Rogers Emily, Murrugarra David, Heitsch Christine
School of Computational Science and Engineering, Georgia Institute of Technology, Atlanta, Georgia.
Department of Mathematics, University of Kentucky, Lexington, Kentucky.
Biophys J. 2017 Jul 25;113(2):321-329. doi: 10.1016/j.bpj.2017.05.026. Epub 2017 Jun 16.
Understanding how RNA secondary structure prediction methods depend on the underlying nearest-neighbor thermodynamic model remains a fundamental challenge in the field. Minimum free energy (MFE) predictions are known to be "ill conditioned" in that small changes to the thermodynamic model can result in significantly different optimal structures. Hence, the best practice is now to sample from the Boltzmann distribution, which generates a set of suboptimal structures. Although the structural signal of this Boltzmann sample is known to be robust to stochastic noise, the conditioning and robustness under thermodynamic perturbations have yet to be addressed. We present here a mathematically rigorous model for conditioning inspired by numerical analysis, and also a biologically inspired definition for robustness under thermodynamic perturbation. We demonstrate the strong correlation between conditioning and robustness and use its tight relationship to define quantitative thresholds for well versus ill conditioning. These resulting thresholds demonstrate that the majority of the sequences are at least sample robust, which verifies the assumption of sampling's improved conditioning over the MFE prediction.
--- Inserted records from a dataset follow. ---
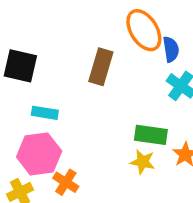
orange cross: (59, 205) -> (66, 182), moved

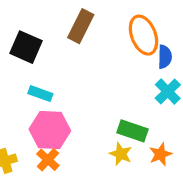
brown rectangle: (101, 67) -> (81, 26), moved
pink hexagon: (39, 154) -> (50, 130), moved

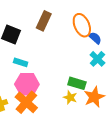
blue semicircle: (165, 57) -> (95, 38), turned -48
orange star: (160, 154) -> (94, 97), size x1.5
orange cross: (48, 160) -> (26, 102), size x1.6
Furthermore, because we find no correlation between conditioning and MFE accuracy, the presence of both well- and ill-conditioned sequences indicates the continued need for both thermodynamic model refinements and alternate RNA structure prediction methods beyond the physics-based ones.
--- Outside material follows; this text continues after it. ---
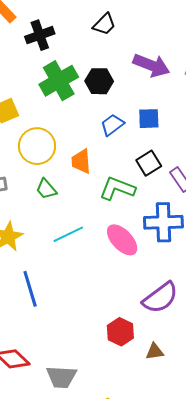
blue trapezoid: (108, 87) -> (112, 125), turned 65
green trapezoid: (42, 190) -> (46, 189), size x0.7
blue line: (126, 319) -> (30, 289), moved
了解RNA二级结构预测方法如何依赖于基础的最近邻热力学模型仍然是该领域的一项基本挑战。已知最小自由能(MFE)预测是“病态的”,因为热力学模型的微小变化可能导致显著不同的最优结构。因此,目前的最佳做法是从玻尔兹曼分布中采样,该分布会生成一组次优结构。虽然已知这种玻尔兹曼样本的结构信号对随机噪声具有鲁棒性,但尚未解决热力学扰动下的条件性和鲁棒性问题。我们在此提出一个受数值分析启发的用于条件性的数学严格模型,以及一个受生物学启发的关于热力学扰动下鲁棒性的定义。我们证明了条件性和鲁棒性之间的强相关性,并利用它们的紧密关系来定义良好条件与病态条件的定量阈值。这些所得阈值表明大多数序列至少在样本上是鲁棒的,这验证了采样相对于MFE预测在改善条件性方面的假设。此外,由于我们发现条件性与MFE准确性之间没有相关性,良好条件和病态条件序列的存在表明持续需要对热力学模型进行改进,并需要超越基于物理方法的其他RNA结构预测方法。